**WORK ITEM:**
If a line in the listing below contains the word "ffffff", count it, then please give only the number of such lines.

━━━━━ DATA FOR REVIEW ━━━━━

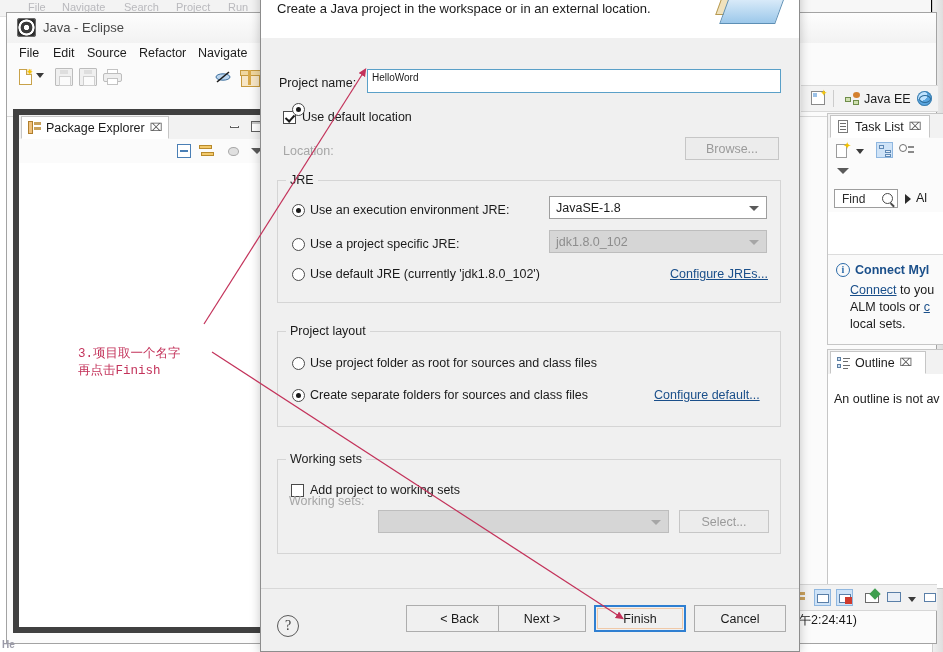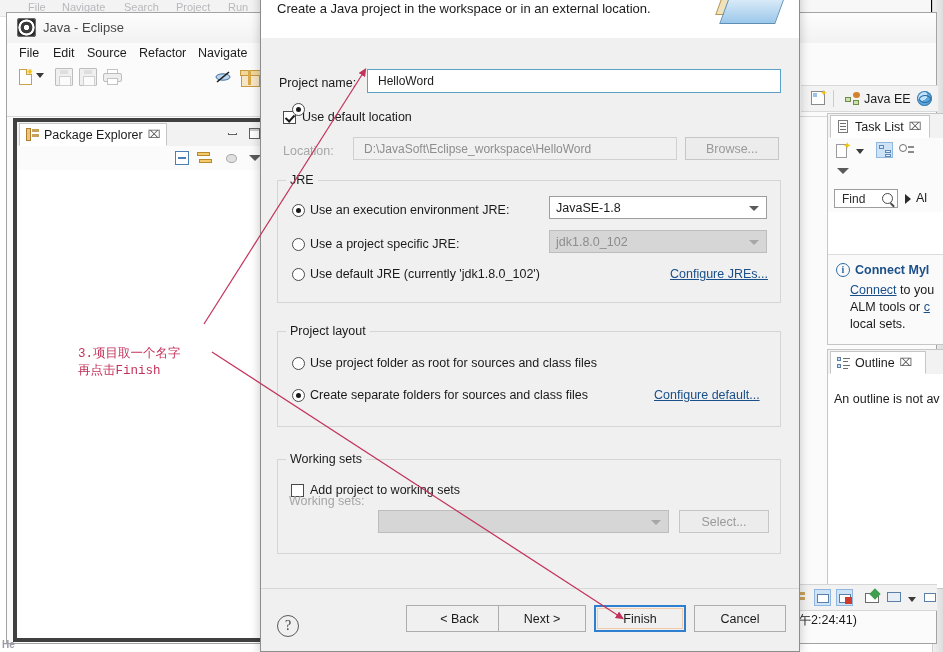--- a/index.html
+++ b/index.html
@@ -108,21 +108,21 @@
   .ico-print .out{position:absolute;left:4px;top:9px;width:9px;height:5px;background:#fff;border:1px solid #c3c3c3;}
   .ico-pin{ position:absolute; top:5px; width:16px;height:16px; }
   .ico-gift{ position:absolute; top:4px; width:17px; height:17px; }
   .ico-gift .box{position:absolute;left:0;top:4px;width:17px;height:13px;background:#f7e6c6;border:1px solid #c79a3e;}
   .ico-gift .lid{position:absolute;left:-1px;top:2px;width:19px;height:4px;background:#f0d79f;border:1px solid #c79a3e;}
   .ico-gift .rib{position:absolute;left:7px;top:2px;width:3px;height:15px;background:#d8a94a;}
 
   
   .pkg-view {
     position: absolute; left: 12px; top: 108px; width: 254px; height: 520px;
-    background: #d946ef; border: 4px solid #404040; box-sizing: border-box; margin-top: 9px;
+    background: #d946ef; border: 6px solid #404040; box-sizing: border-box;
   }
   .view-tabbar { position: absolute; left:0; top:0; width:100%; height: 24px; background:#f2f2f2; border-bottom:1px solid #d6d6d6; }
   .view-tab {
     position: absolute; left: 2px; top: 1px; height: 23px;
     background: #ffffff; border: 1px solid #c6c6c6; border-bottom-color:#ffffff;
     padding: 0 6px; display:flex; align-items:center; gap:5px;
     box-sizing:border-box;
   }
   .view-tab .lbl { font-size: 12.5px; color:#1b1b1b; white-space:nowrap; }
   .tab-close { font-size: 11px; color:#5a5a5a; font-family:"Liberation Sans",sans-serif; }
@@ -282,22 +282,22 @@
   }
   .dlg-footer{
     position:absolute;left:0;bottom:0;width:100%;height:62px;background:#f0f0f0;
     border-top:1px solid #d8d8d8;
   }
   .lbl { font-size:12.5px; color:#1a1a1a; white-space:nowrap; }
   .lbl.dim { color:#a6a6a6; }
 
   .txt-input{
     position:absolute; box-sizing:border-box; background:#ffffff;
-    border:1px solid #5aa0c8; font-size:12px; color:#1a1a1a;
-    padding: 2px 10px; display:flex; align-items:center;
+    border:1px solid #5aa0c8; font-size:10px; color:#1a1a1a;
+    padding: 2px 4px; display:flex; 
   }
   .txt-input.disabled{ background:#f0f0f0; border:1px solid #d0d0d0; color:#8d8d8d; }
 
   .btn{
     position:absolute; box-sizing:border-box; background:#f0f0f0; border:1px solid #adadad;
     font-size:12.5px; color:#1a1a1a; display:flex; align-items:center; justify-content:center;
   }
   .btn.disabled{ color:#9a9a9a; background:#ececec; border-color:#c6c6c6; }
   .btn.default{ border:2px solid #2f7fd1; }
   .btn.default .inner{
@@ -584,23 +584,20 @@
 
       <span class="lbl" style="position:absolute; left:18px; top:38px;">Project name:</span>
       <div class="txt-input" style="left:106px; top:31px; width:414px; height:24px;">
         <span>HelloWord</span>
       </div>
 
       <div class="ckbox checked" style="left:22px; top:73px;"></div>
       <span class="lbl" style="position:absolute; left:41px; top:72px;">Use default location</span>
 
       <span class="lbl dim" style="position:absolute; left:22px; top:106px;">Location:</span>
-      <div class="txt-input disabled" style="left:92px; top:99px; width:324px; height:23px;">
-        <span>D:\JavaSoft\Eclipse_workspace\HelloWord</span>
-      </div>
       <div class="btn disabled" style="left:424px; top:99px; width:94px; height:23px;">
         <span class="t">Browse...</span>
       </div>
 
       <div class="group" style="left:16px; top:142px; width:504px; height:123px;">
         <span class="group-title">JRE</span>
       </div>
       <div class="rbtn checked" style="left:31px; top:65px; top:null;"></div>
       <div class="rbtn checked" style="left:31px; top:166px;"></div>
       <span class="lbl" style="position:absolute; left:49px; top:165px;">Use an execution environment JRE:</span>

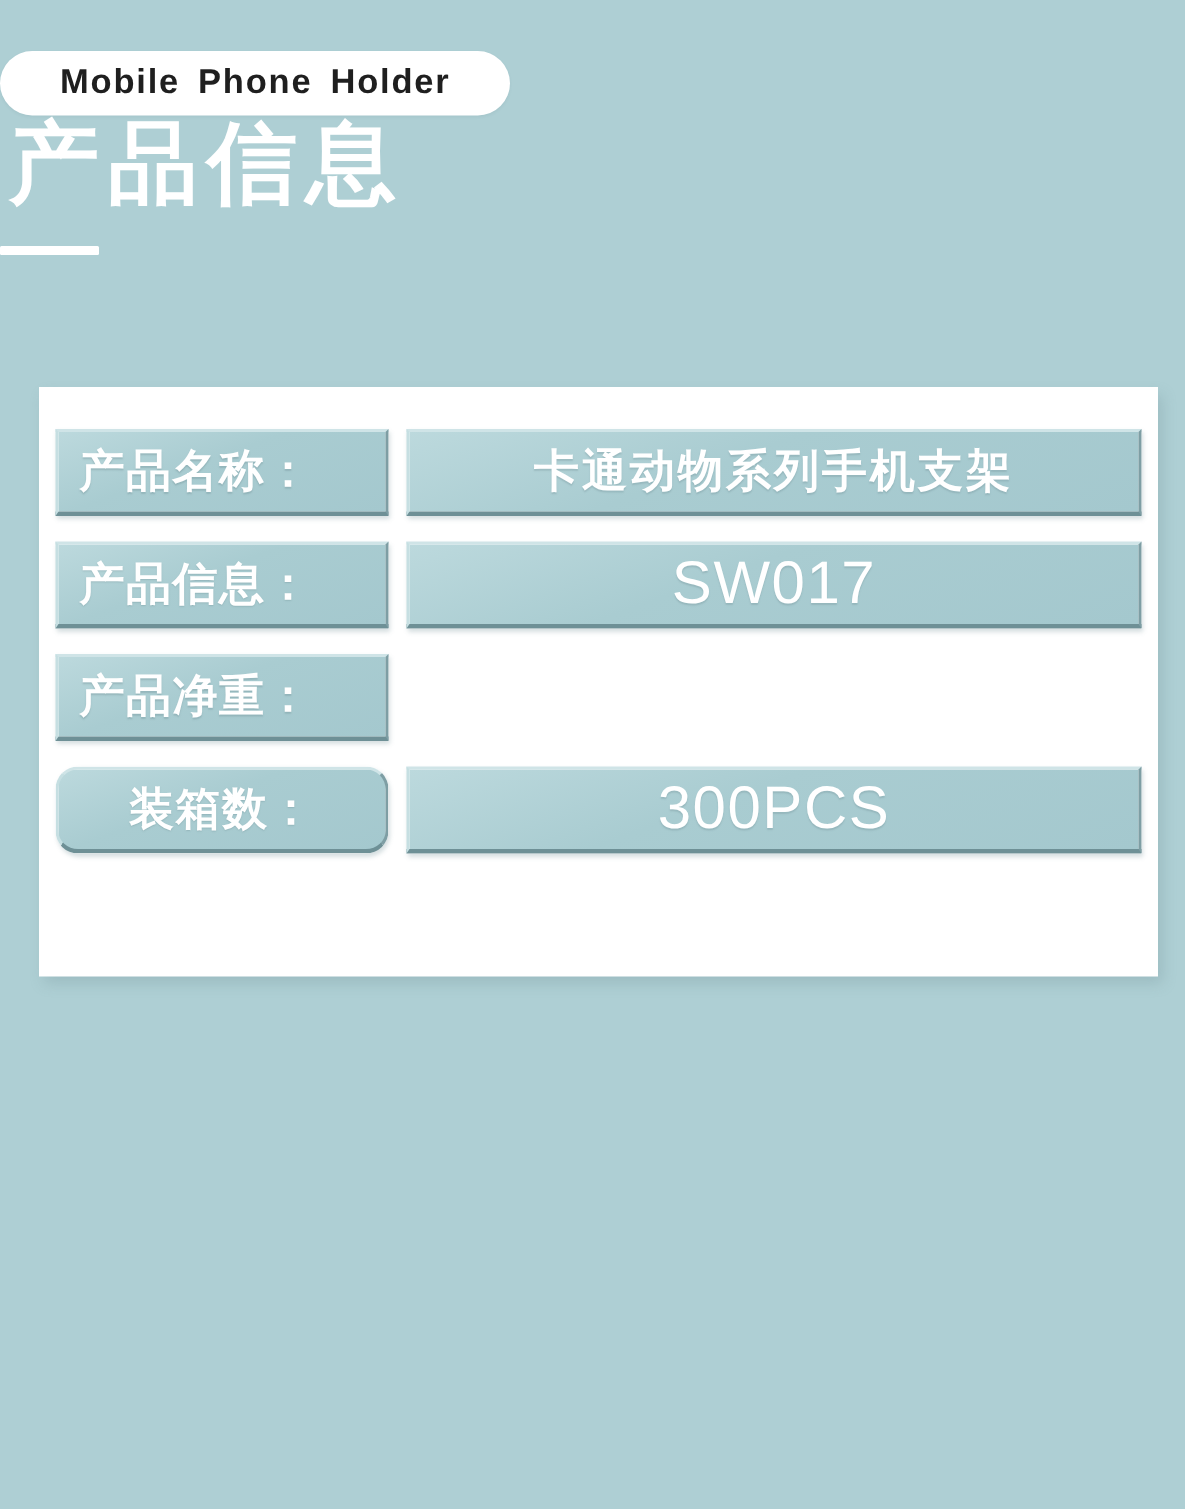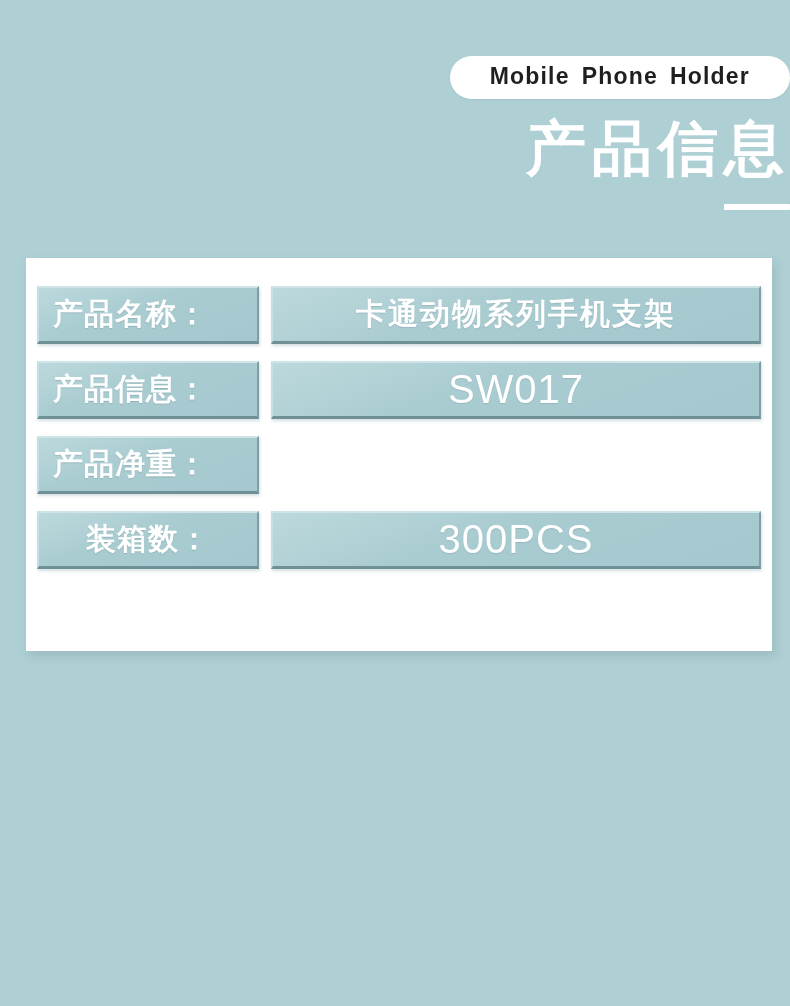--- a/index.html
+++ b/index.html
@@ -11,42 +11,41 @@
     height: 1006px;
     background: #aecfd4;
     font-family: "Liberation Sans", "DejaVu Sans", sans-serif;
     overflow: hidden;
     position: relative;
   }
 
   
   .header {
     width: 100%;
-    padding-top: 56px;
+    padding-top: 34px;
     display: flex;
     flex-direction: column;
-    align-items: flex-end;
+    align-items: flex-start;
   }
 
   .badge {
     background: #ffffff;
     color: #1f1f1f;
     border-radius: 999px;
     padding: 9px 34px 11px 34px;
     font-size: 23px;
     font-weight: bold;
     letter-spacing: 1.2px;
     line-height: 1;
     white-space: nowrap;
     box-shadow: 0 1px 2px rgba(90,120,125,0.10);
   }
   .badge .w { margin: 0 6px; }
 
   .main-title {
-    margin-top: 18px;
     color: #ffffff;
     font-size: 60px;
     font-weight: bold;
     letter-spacing: 6px;
     line-height: 1.08;
     text-indent: 6px;
     white-space: nowrap;
   }
 
   .divider {
@@ -103,20 +102,21 @@
     justify-content: flex-start;
     padding-left: 14px;
     font-size: 30px;
     font-weight: bold;
     letter-spacing: 1px;
     text-shadow: 0 1px 1px rgba(110,140,145,0.35);
   }
   .cell-label.centered {
     justify-content: center;
     padding-left: 0;
+    border-radius: 15px;
   }
 
   .cell-value {
     flex: 1 1 auto;
     justify-content: center;
     font-size: 40px;
     letter-spacing: 1px;
     text-shadow: 0 1px 1px rgba(110,140,145,0.30);
   }
   .cell-value.cjk {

━━━━━

**COMPLETED TASK:**
4